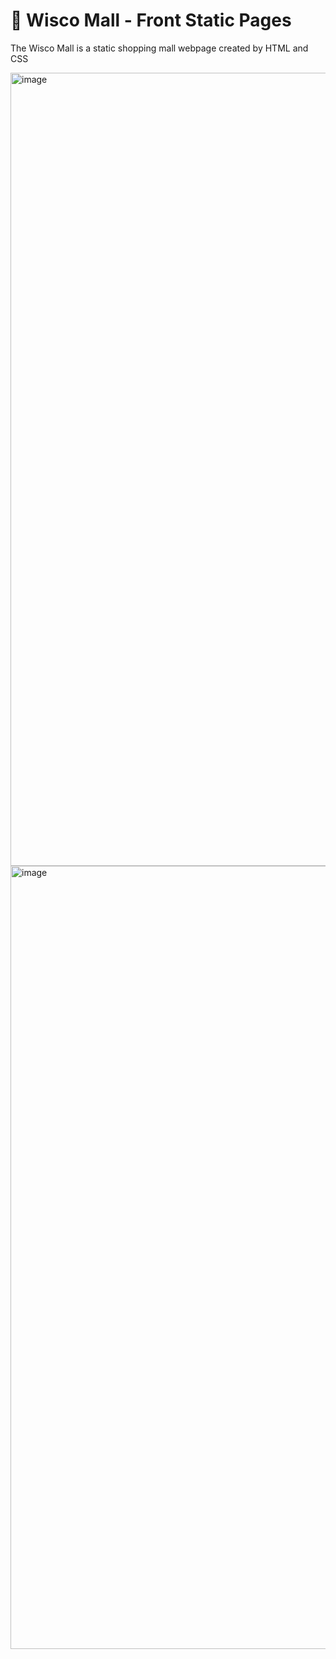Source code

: # 🦡 Wisco Mall - Front Static Pages
The Wisco Mall is a static shopping mall webpage created by HTML and CSS

<img width="1269" alt="image" src="https://github.com/Tyler03118/FrontStaticPages/assets/113784268/08944c00-1204-4f40-923f-f4268fdeb411">
<img width="1253" alt="image" src="https://github.com/Tyler03118/FrontStaticPages/assets/113784268/0714bb19-b48f-459b-a852-68618ed002ce">
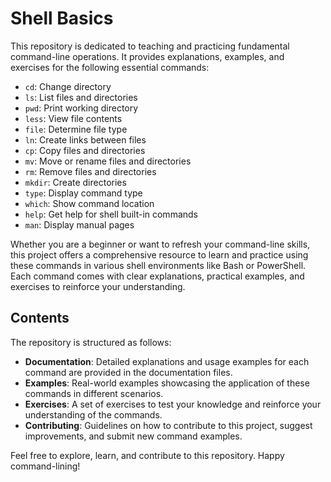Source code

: # Shell Basics

This repository is dedicated to teaching and practicing fundamental command-line operations. It provides explanations, examples, and exercises for the following essential commands:

- `cd`: Change directory
- `ls`: List files and directories
- `pwd`: Print working directory
- `less`: View file contents
- `file`: Determine file type
- `ln`: Create links between files
- `cp`: Copy files and directories
- `mv`: Move or rename files and directories
- `rm`: Remove files and directories
- `mkdir`: Create directories
- `type`: Display command type
- `which`: Show command location
- `help`: Get help for shell built-in commands
- `man`: Display manual pages

Whether you are a beginner or want to refresh your command-line skills, this project offers a comprehensive resource to learn and practice using these commands in various shell environments like Bash or PowerShell. Each command comes with clear explanations, practical examples, and exercises to reinforce your understanding.

## Contents

The repository is structured as follows:

- **Documentation**: Detailed explanations and usage examples for each command are provided in the documentation files.
- **Examples**: Real-world examples showcasing the application of these commands in different scenarios.
- **Exercises**: A set of exercises to test your knowledge and reinforce your understanding of the commands.
- **Contributing**: Guidelines on how to contribute to this project, suggest improvements, and submit new command examples.

Feel free to explore, learn, and contribute to this repository. Happy command-lining!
───
TASK BRIEF =>
Take the records above and return, word for word, only the lines that fall from the line with "Determine file type" to the line with "Display manual pages", both of them included.

ANSWER TO THIS PROBLEM =>
- `file`: Determine file type
- `ln`: Create links between files
- `cp`: Copy files and directories
- `mv`: Move or rename files and directories
- `rm`: Remove files and directories
- `mkdir`: Create directories
- `type`: Display command type
- `which`: Show command location
- `help`: Get help for shell built-in commands
- `man`: Display manual pages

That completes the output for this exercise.